# bardzo chcieć, nie móc się czegoś doczekać



## Baltic Sea

Witam wszystkich!

Chciałbym spytać czy poniższe trzy przykłady są mniej więcej synonimami.

I can't wait for you to show me how to operate this new dishwasher.
_Nie mogę się doczekać aż mi pokażesz jak obsługiwać tę nową zlewozmywarkę.
_
I am looking forward to you showing me how to operate this new dishwasher.
_Z niecierpliwością oczekuję aż mi pokażesz jak obsługiwać tę nową zlewozmywarkę.

I am growing/getting impatient for you to show me how to operate this new dishwasher.
Niecierpliwię się, abyś mi pokazal jak obsługiwać tę nową zlewozmywarkę.
_
Źródło: Wyobraźnia. Dziękuję.


----------



## radosna

I will comment on the English side of these three sentences.

The first two, "I can't wait..." and "I am looking forward to..." are similar but the anticipation in the first version is stronger. It's also less formal.  "I am looking forward to..." can be used in business letters and has a more reserved feel to it. "I can't wait..." seems to warrant an exclamation mark (!) at the end of the sentence because it carries with it a great deal of excitement!

The third one, in my opinion, sounds rude in English.  I don't think it carries the same tone in Polish that it does in English.  Even though in some ways it seems like it should mean the same thing as "I can't wait...", it doesn't.  It implies that you have already been waiting a long time and carries with it a tone of frustration rather than anticipation.  The word impatient always has a negative connotation attached to it. 

I hope that helps.


----------



## LilianaB

Baltic Sea said:


> Witam wszystkich!
> 
> Chciałbym spytać czy poniższe trzy przykłady są mniej więcej synonimami.
> 
> I can't wait for you to show me how to operate this new dishwasher.
> _Nie mogę się doczekać aż mi pokażesz jak obsługiwać tę nową zlewozmywarkę.
> _
> I am looking forward to you showing me how to operate this new dishwasher.
> _Z niecierpliwością oczekuję aż mi pokażesz jak obsługiwać tę nową zlewozmywarkę.
> 
> I am growing/getting impatient for you to show me how to operate this new dishwasher.
> Niecierpliwię się, abyś mi pokazal jak obsługiwać tę nową zlewozmywarkę.
> _
> Źródło: Wyobraźnia. Dziękuję.



They more or less mean the same. I don't think you can refer to full sentences as synonyms (synonyms are just words that can be interchangeably used.) There is a slight difference with regards to the intensity of the waiting, or the level of impatience. In my opinion there is no essential difference -- just the style and level of formality or politeness. The second one is the most formal alternative. The third one is the most casual version, I would say.  

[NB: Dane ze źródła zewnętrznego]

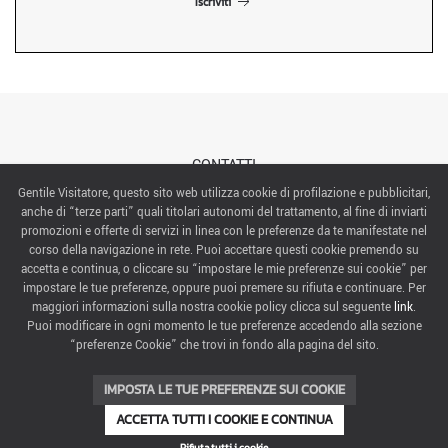
Iscriviti
CONTATTI
Gentile Visitatore, questo sito web utilizza cookie di profilazione e pubblicitari,
anche di “terze parti” quali titolari autonomi del trattamento, al fine di inviarti
ABOUT US
promozioni e offerte di servizi in linea con le preferenze da te manifestate nel
corso della navigazione in rete. Puoi accettare questi cookie premendo su
ITALIAN EXHIBITION GROUP SpA All rights reserved
accetta e continua, o cliccare su “impostare le mie preferenze sui cookie” per
Via Emilia 155, 47921 Rimini,
impostare le tue preferenze, oppure puoi premere su rifiuta e continuare. Per
CF/PI 00139440408, Registro Imprese: Rimini P.I e n. Reg. Imprese 00139440408, Capitale Sociale
maggiori informazioni sulla nostra cookie policy clicca sul seguente
link
.
52.214.897 i.v.
Puoi modificare in ogni momento le tue preferenze accedendo alla sezione
“preferenze Cookie” che trovi in fondo alla pagina del sito.
COOKIE PREFERENCES
IMPOSTA LE TUE PREFERENZE SUI COOKIE
ACCETTA TUTTI I COOKIE E CONTINUA
Rifiuta tutti i cookie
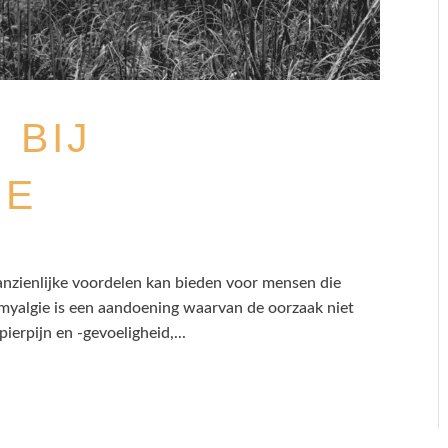
 BIJ
IE
nzienlijke voordelen kan bieden voor mensen die
omyalgie is een aandoening waarvan de oorzaak niet
ierpijn en -gevoeligheid,...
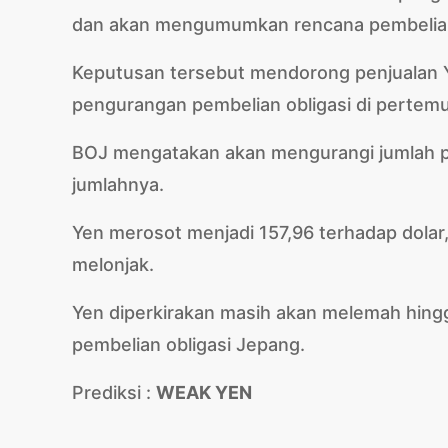
dan akan mengumumkan rencana pembelian o
Keputusan tersebut mendorong penjualan Ye
pengurangan pembelian obligasi di pertemua
BOJ mengatakan akan mengurangi jumlah pe
jumlahnya.
Yen merosot menjadi 157,96 terhadap dolar
melonjak.
Yen diperkirakan masih akan melemah hing
pembelian obligasi Jepang.
Prediksi :
WEAK YEN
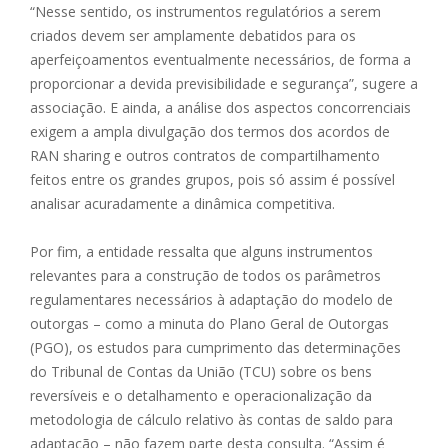
“Nesse sentido, os instrumentos regulatórios a serem
criados devem ser amplamente debatidos para os
aperfeiçoamentos eventualmente necessários, de forma a
proporcionar a devida previsibilidade e segurança”, sugere a
associação. E ainda, a análise dos aspectos concorrenciais
exigem a ampla divulgação dos termos dos acordos de
RAN sharing e outros contratos de compartilhamento
feitos entre os grandes grupos, pois só assim é possível
analisar acuradamente a dinâmica competitiva.
Por fim, a entidade ressalta que alguns instrumentos
relevantes para a construção de todos os parâmetros
regulamentares necessários à adaptação do modelo de
outorgas – como a minuta do Plano Geral de Outorgas
(PGO), os estudos para cumprimento das determinações
do Tribunal de Contas da União (TCU) sobre os bens
reversíveis e o detalhamento e operacionalização da
metodologia de cálculo relativo às contas de saldo para
adaptação – não fazem parte desta consulta. “Assim é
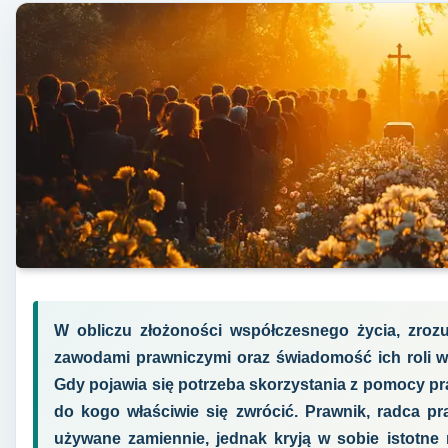
W obliczu złożoności współczesnego życia, zroz
zawodami prawniczymi oraz świadomość ich roli w
Gdy pojawia się potrzeba skorzystania z pomocy pr
do kogo właściwie się zwrócić. Prawnik, radca p
używane zamiennie, jednak kryją w sobie istotne 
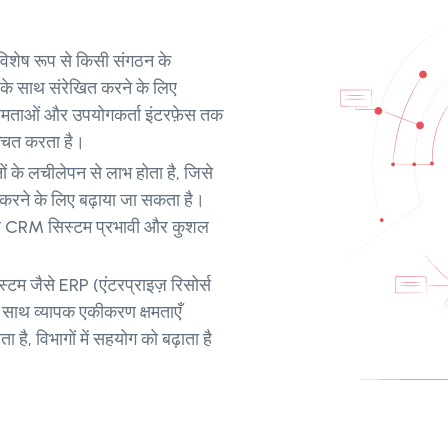
ेष रूप से किसी संगठन के
 के साथ संरेखित करने के लिए
यक्षमताओं और उपयोगकर्ता इंटरफ़ेस तक
्चित करता है।
 के लचीलेपन से लाभ होता है, जिसे
ने के लिए बढ़ाया जा सकता है।
साथ CRM सिस्टम प्रभावी और कुशल
टम जैसे ERP (एंटरप्राइज़ रिसोर्स
 के साथ व्यापक एकीकरण क्षमताएँ
है, विभागों में सहयोग को बढ़ाता है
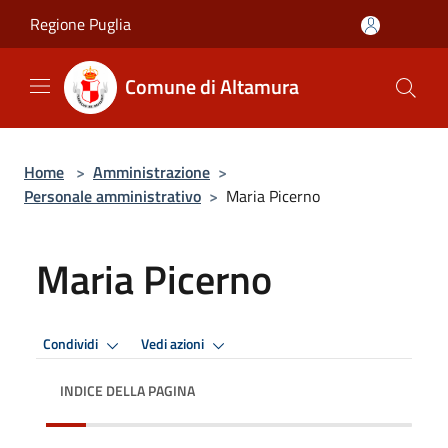
Salta al contenuto principale
Regione Puglia
Comune di Altamura
Home
>
Amministrazione
>
Personale amministrativo
>
Maria Picerno
Maria Picerno
Condividi
Vedi azioni
INDICE DELLA PAGINA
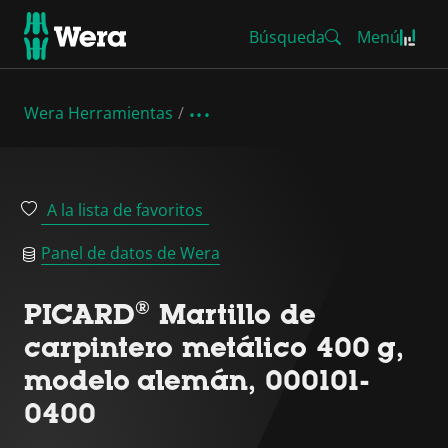
Búsqueda
Menú
Wera Herramientas
A la lista de favoritos
Panel de datos de Wera
PICARD® Martillo de
carpintero metálico 400 g,
modelo alemán, 000101-
0400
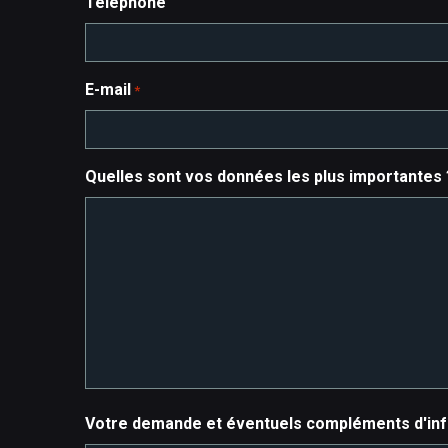
Téléphone
E-mail
*
Quelles sont vos données les plus importantes 
Votre demande et éventuels compléments d'in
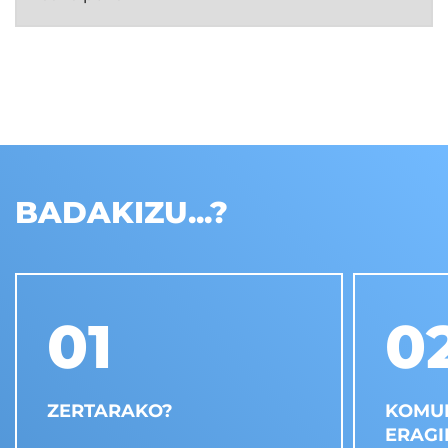
BADAKIZU...?
01
0
ZERTARAKO?
KOMU
ERAGI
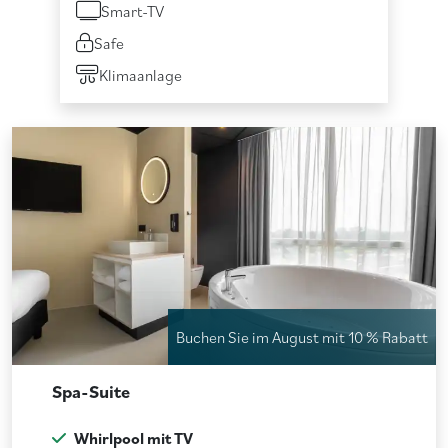
Smart-TV
Safe
Klimaanlage
Buchen Sie im August mit 10 % Rabatt
Spa-Suite
Whirlpool mit TV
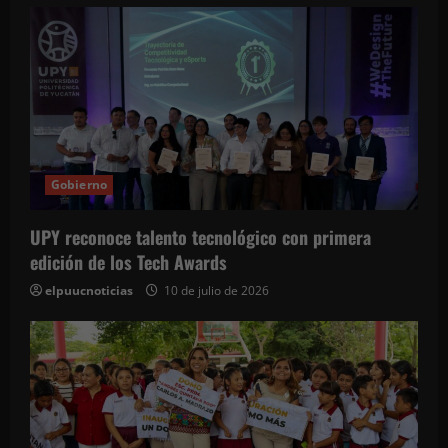
Gobierno
UPY reconoce talento tecnológico con primera
edición de los Tech Awards
elpuucnoticias
10 de julio de 2026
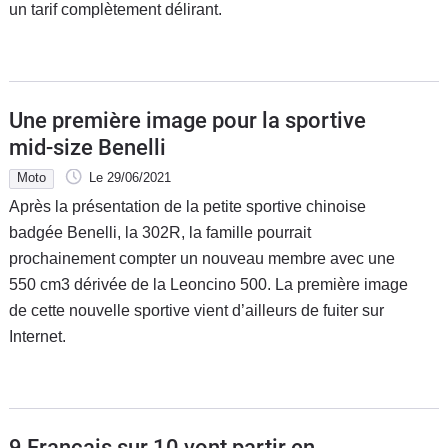
un tarif complètement délirant.
Une première image pour la sportive
mid-size Benelli
Moto
Le 29/06/2021
Après la présentation de la petite sportive chinoise
badgée Benelli, la 302R, la famille pourrait
prochainement compter un nouveau membre avec une
550 cm3 dérivée de la Leoncino 500. La première image
de cette nouvelle sportive vient d’ailleurs de fuiter sur
Internet.
9 Français sur 10 vont partir en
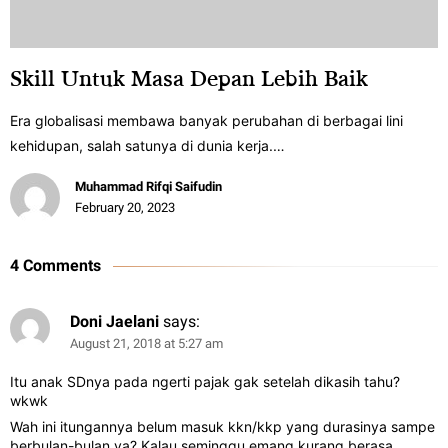
Skill Untuk Masa Depan Lebih Baik
Era globalisasi membawa banyak perubahan di berbagai lini
kehidupan, salah satunya di dunia kerja.…
Muhammad Rifqi Saifudin
February 20, 2023
4 Comments
Doni Jaelani
says:
August 21, 2018 at 5:27 am
Itu anak SDnya pada ngerti pajak gak setelah dikasih tahu?
wkwk
Wah ini itungannya belum masuk kkn/kkp yang durasinya sampe
berbulan-bulan ya? Kalau seminggu emang kurang berasa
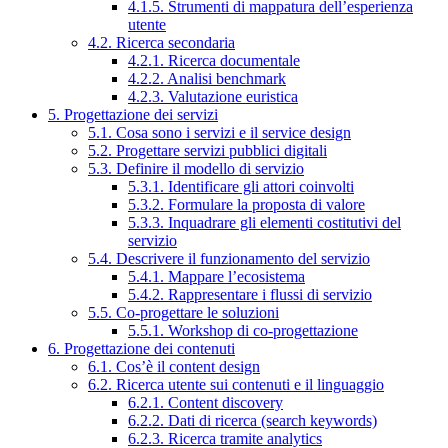
4.1.5. Strumenti di mappatura dell’esperienza
utente
4.2. Ricerca secondaria
4.2.1. Ricerca documentale
4.2.2. Analisi benchmark
4.2.3. Valutazione euristica
5. Progettazione dei servizi
5.1. Cosa sono i servizi e il service design
5.2. Progettare servizi pubblici digitali
5.3. Definire il modello di servizio
5.3.1. Identificare gli attori coinvolti
5.3.2. Formulare la proposta di valore
5.3.3. Inquadrare gli elementi costitutivi del
servizio
5.4. Descrivere il funzionamento del servizio
5.4.1. Mappare l’ecosistema
5.4.2. Rappresentare i flussi di servizio
5.5. Co-progettare le soluzioni
5.5.1. Workshop di co-progettazione
6. Progettazione dei contenuti
6.1. Cos’è il content design
6.2. Ricerca utente sui contenuti e il linguaggio
6.2.1. Content discovery
6.2.2. Dati di ricerca (search keywords)
6.2.3. Ricerca tramite analytics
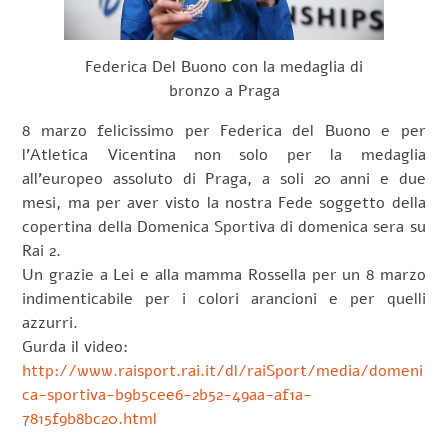
Federica Del Buono con la medaglia di
bronzo a Praga
8 marzo felicissimo per Federica del Buono e per
l’Atletica Vicentina non solo per la medaglia
all’europeo assoluto di Praga, a soli 20 anni e due
mesi, ma per aver visto la nostra Fede soggetto della
copertina della Domenica Sportiva di domenica sera su
Rai 2.
Un grazie a Lei e alla mamma Rossella per un 8 marzo
indimenticabile per i colori arancioni e per quelli
azzurri.
Gurda il video:
http://www.raisport.rai.it/dl/raiSport/media/domeni
ca-sportiva-b9b5cee6-2b52-49aa-af1a-
7815f9b8bc20.html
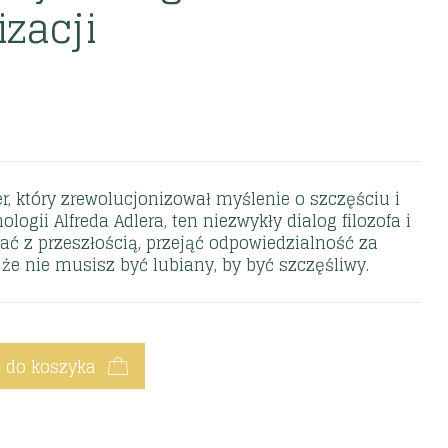
izacji
, który zrewolucjonizował myślenie o szczęściu i
ologii Alfreda Adlera, ten niezwykły dialog filozofa i
 z przeszłością, przejąć odpowiedzialność za
 że nie musisz być lubiany, by być szczęśliwy.
 do koszyka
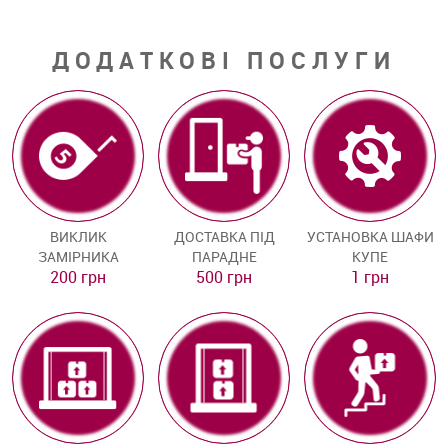
ДОДАТКОВІ ПОСЛУГИ
ВИКЛИК
ДОСТАВКА ПІД
УСТАНОВКА ШАФИ
ЗАМІРНИКА
ПАРАДНЕ
КУПЕ
200 грн
500 грн
1 грн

I think the third one is slightly rude (the English original) and in Polish it does not sound idiomatic.


----------



## mcibor

One more thing
Dishwasher is _"zmywarka"_ in Polish,
Zlewozmywak is _"sink"_

In Polish, I would not start a sentence with_ "Niecierpliwię się..."_, but would say something like _"Pokaż mi wreszcie jak obsługiwać tę nową zmywarkę! Niecierpliwię się."_
Or 
_"Zaczynam się niecierpliwić. Kiedy mi wreszcie pokażesz jak..."_


----------



## LilianaB

Yes, I agree. All these alternatives sound really good.


----------



## LeTasmanien

radosna said:


> I will comment on the English side of these three sentences.
> 
> The first two, "I can't wait..." and "I am looking forward to..." are similar but the anticipation in the first version is stronger. It's also less formal. "I am looking forward to..." can be used in business letters and has a more reserved feel to it. "I can't wait..." seems to warrant an exclamation mark (!) at the end of the sentence because it carries with it a great deal of excitement!
> 
> The third one, in my opinion, sounds rude in English. I don't think it carries the same tone in Polish that it does in English. Even though in some ways it seems like it should mean the same thing as "I can't wait...", it doesn't. It implies that you have already been waiting a long time and carries with it a tone of frustration rather than anticipation. The word impatient always has a negative connotation attached to it.
> 
> I hope that helps.



This is, in my opinion, the most accurate response to date.


----------



## wolfbm1

I think you could also say: "I can hardly wait for you to show me how to operate the new dishwasher." 
OR "I'm dying for you to ... ."
"Look forward to your showing me how to operate the new dishwasher" is quite formal.


----------



## Baltic Sea

Thank you, Wolfmb1, for enriching my vocabulary with "I'm dying for you to ... ."


----------